Chlorociboriaholz findet überwiegend dort in den Intarsienbildern Einsatz, wo grüne Landschaften (Wiesen, Bäume, Gräser, etc.) oder einfaches Blattwerk dargestellt wird (siehe Bildergalerie Abb. 2, 3 und 4). Beschichtungstests im Zuge des Workshops brachten sehr deutlich hervor, dass sich die am unbehandelten Holz eher blaue Farbigkeit durch Schutzüberzüge mit gelber Eigenfarbe zu Grün verändert. Diesen Effekt haben die Handwerker offenbar gekannt und somit die Intarsienmotive farbrichtig darstellen können.
Das nur in geringen Durchmessern verfügbare und auch nicht immer gleichmäßig gefärbte Astholz musste sehr vorsichtig geschnitten, gesägt und geglättet werden, weil Chlorociboria besonders gerne Holz befällt, welches zuvor bereits durch Weißfäule geschwächt wurde. Das Ergebnis dieser Vorschädigung ist faseriges, mazeriertes Holz, welches bei der Bearbeitung mit typischen Tischlerwerkzeugen schnell zerbricht. Aufgrund der Faserigkeit lässt sich das befallene Holz nur schlecht glätten. Die tendenziell rauen Oberflächen des Chlorociboriaholzes stehen in den Einlegearbeiten in Nachbarschaft zu häufig perfekt glatten Flächen gehobelter oder geschliffener, "gesunder" Holzfurniere. Größere Flächen im Intarsienmotiv mussten i.d.R. aus mehreren kleineren Furnierstücken zusammengesetzt werden.
All diese handwerklichen Herausforderungen waren offenbar bekannt und haben die Intarsienhersteller trotzdem nicht davon abgehalten Chlorociboriaholz einzusetzen. Mit der Verwendung setzen Sie in den Einlegearbeiten bis heute herausragende Farbakzente, die aus dem Einerlei der sich häufig durch Lichteinfluss angleichenden, natürlichen Holzfarben herausragen. An vielen der besichtigten Objekte aus dem MAKK zeigte sich eine nahezu ungestörte, strahlende Farbigkeit der pilzverfärbten Furnierteile.

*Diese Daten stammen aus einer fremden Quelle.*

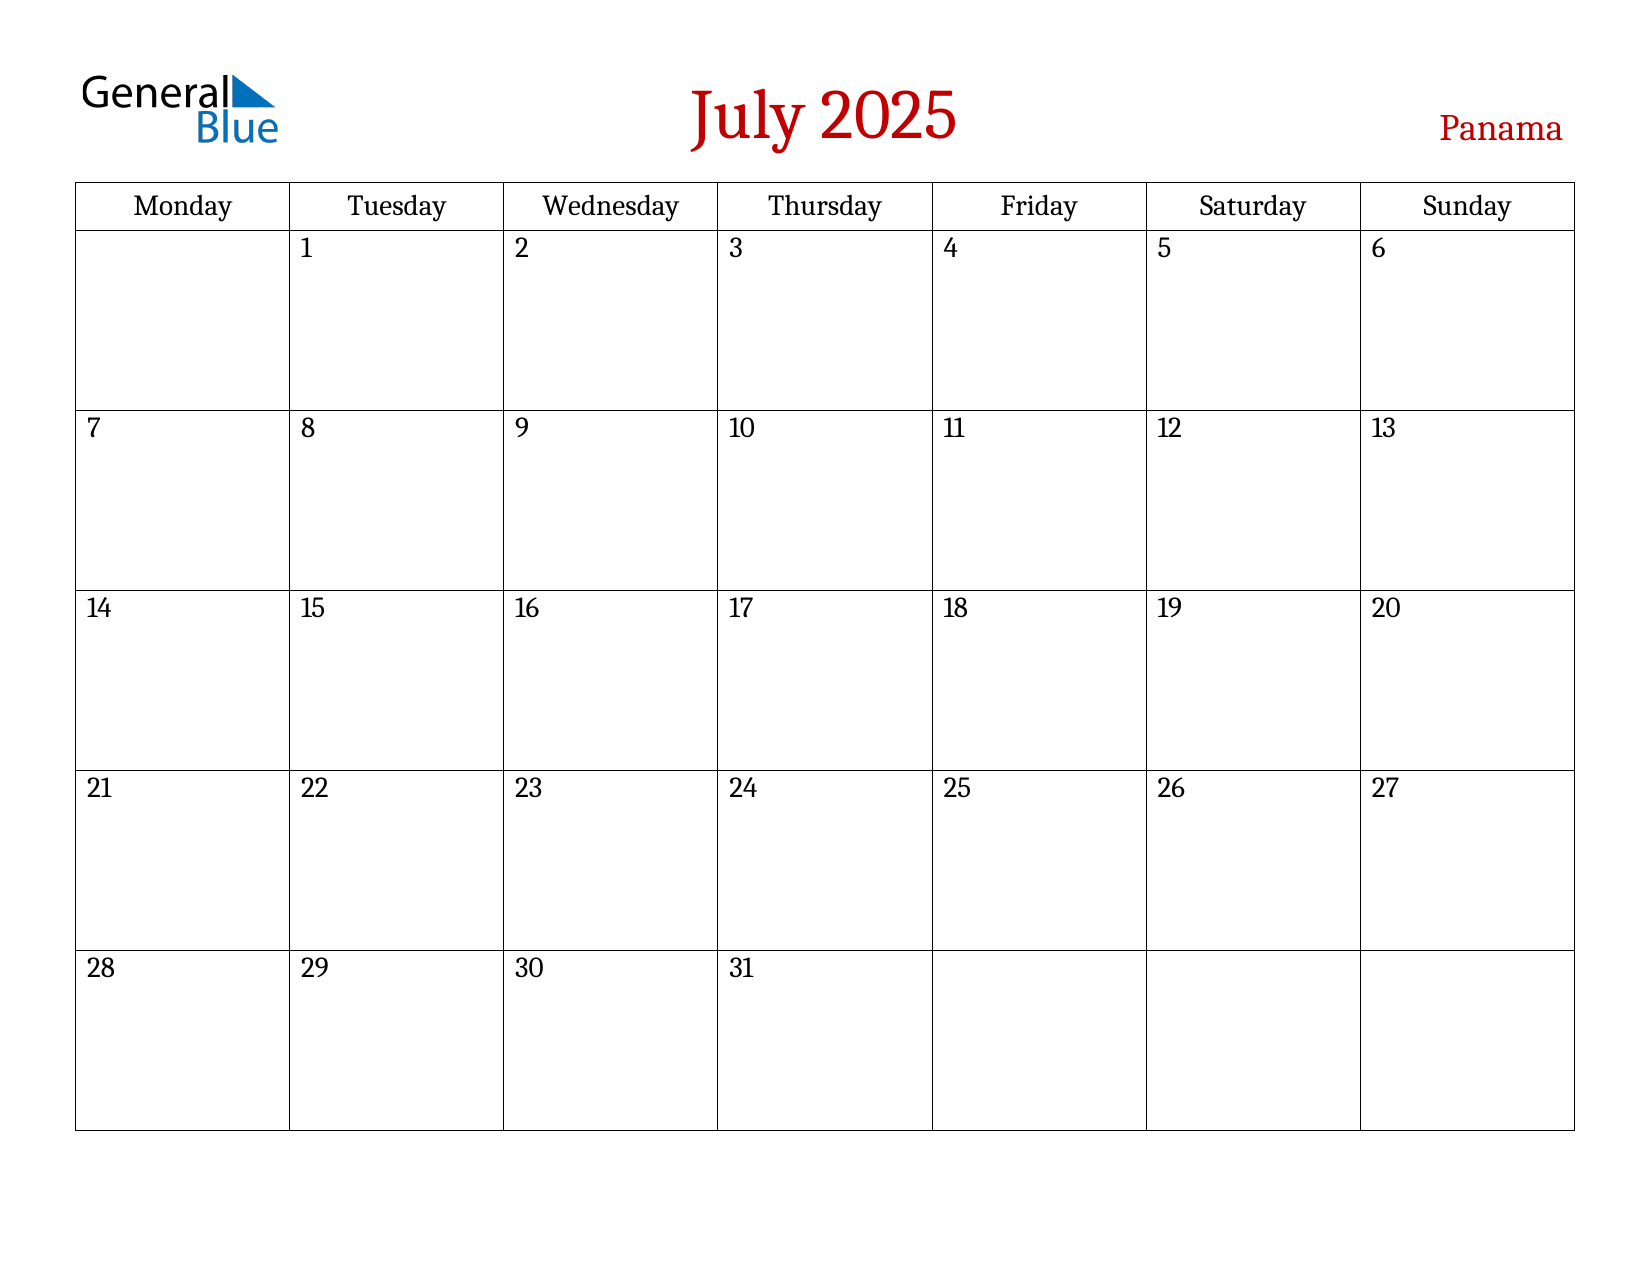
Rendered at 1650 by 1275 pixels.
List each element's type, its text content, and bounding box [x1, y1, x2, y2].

table_cell [290, 985, 503, 1130]
table_cell 1 [290, 231, 503, 264]
table_cell 7 [76, 411, 289, 444]
table_cell 17 [718, 591, 932, 625]
table_cell [290, 445, 503, 590]
table_cell [290, 805, 503, 950]
table_cell [1361, 951, 1574, 985]
table_cell [933, 445, 1146, 590]
table_cell [1147, 625, 1360, 770]
table_cell [504, 625, 717, 770]
table_cell [504, 265, 717, 410]
table_cell 2 [504, 231, 717, 264]
table_header July 2025 [504, 75, 1146, 182]
table_cell [933, 951, 1146, 985]
table_cell 21 [76, 771, 289, 805]
table_cell 3 [718, 231, 932, 264]
table_cell [76, 805, 289, 950]
table_cell [504, 805, 717, 950]
table_cell 4 [933, 231, 1146, 264]
table_cell [504, 985, 717, 1130]
table_cell [1361, 985, 1574, 1130]
table_cell 24 [718, 771, 932, 805]
table_cell [1147, 265, 1360, 410]
table_cell 29 [290, 951, 503, 985]
table_cell 5 [1147, 231, 1360, 264]
table_cell [76, 625, 289, 770]
table_cell 6 [1361, 231, 1574, 264]
table_cell 31 [718, 951, 932, 985]
table_cell [1147, 445, 1360, 590]
table_cell [1361, 805, 1574, 950]
table_cell 12 [1147, 411, 1360, 444]
table_cell Thursday [718, 183, 932, 230]
table_cell [933, 985, 1146, 1130]
table_cell [718, 445, 932, 590]
table_cell [1147, 805, 1360, 950]
table_cell [718, 805, 932, 950]
table_cell [1147, 985, 1360, 1130]
table_cell 25 [933, 771, 1146, 805]
table_cell 23 [504, 771, 717, 805]
table_cell [1147, 951, 1360, 985]
table_cell 11 [933, 411, 1146, 444]
table_cell Friday [933, 183, 1146, 230]
table_header [76, 75, 503, 182]
table_cell [718, 985, 932, 1130]
table_cell [933, 265, 1146, 410]
table_cell Wednesday [504, 183, 717, 230]
table_cell 28 [76, 951, 289, 985]
table_cell 22 [290, 771, 503, 805]
table_cell [1361, 445, 1574, 590]
table_cell 13 [1361, 411, 1574, 444]
table_cell Saturday [1147, 183, 1360, 230]
table_cell [933, 805, 1146, 950]
table_cell [1361, 265, 1574, 410]
table_cell 9 [504, 411, 717, 444]
table_cell [76, 231, 289, 264]
table_cell Monday [76, 183, 289, 230]
table_cell [290, 265, 503, 410]
table_cell [1361, 625, 1574, 770]
table_cell 20 [1361, 591, 1574, 625]
table_cell [718, 625, 932, 770]
table_header Panama [1146, 75, 1574, 182]
table_cell [76, 445, 289, 590]
table_cell 10 [718, 411, 932, 444]
table_cell Sunday [1361, 183, 1574, 230]
table_cell [718, 265, 932, 410]
table_cell 27 [1361, 771, 1574, 805]
table_cell [76, 985, 289, 1130]
table_cell [504, 445, 717, 590]
table_cell Tuesday [290, 183, 503, 230]
table_cell 14 [76, 591, 289, 625]
table_cell 15 [290, 591, 503, 625]
table_cell 19 [1147, 591, 1360, 625]
table_cell [933, 625, 1146, 770]
table_cell 30 [504, 951, 717, 985]
picture [82, 75, 278, 143]
table_cell 26 [1147, 771, 1360, 805]
table_cell 16 [504, 591, 717, 625]
table_cell 8 [290, 411, 503, 444]
table_cell [290, 625, 503, 770]
table_cell [76, 265, 289, 410]
table_cell 18 [933, 591, 1146, 625]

Kultivierungsversuche im Labor
Bis ins Jahr 2021 hat sich Stephanie Stange im Rahmen ihrer Dissertation am Institut für Naturstofftechnik der Technischen Universität Dresden mit Verfahrensansätzen "zur gezielten mykologischen Holzverfärbung" auseinandergesetzt.3 Im Zuge ihrer Forschungstätigkeiten konnten Frau Stange und weitere Mitarbeiter und Projektpartner mehrere Patente für ein "Verfahren zur biotechnischen Gewinnung des blaugrünen Pilzpigments Xylindein" anmelden und veröffentlichen. Die verfügbaren Informationen zum Deutschen Patent und die veröffentlichte Dissertation haben uns ermutigt einen eigenen Kultivierungsversuch zu starten.
Dabei war uns von Anfang an bewusst, dass der eigene Versuch mit einigen Limitationen insbesondere im Hinblick auf die technischen Möglichkeiten der Umsetzung und unsere begrenzte Expertise zu kämpfen hat. Nun, der Versuch scheiterte am Ende. Es bildete sich in den verschiedenen Kulturen zwar reichlich Biomasse, aber da sich die gewünschte Farbstoffbildung nicht einstellen wollte, blieb unklar, was da gewachsen ist. In der ersten Phase der Enttäuschung und des verzweifelten Festhaltens an den gewachsenen Strukturen wurden dunklere Pilzrasen in Methylethylketon eingerührt, um Farbstoff auszuziehen - leider ohne jeglichen Erfolg!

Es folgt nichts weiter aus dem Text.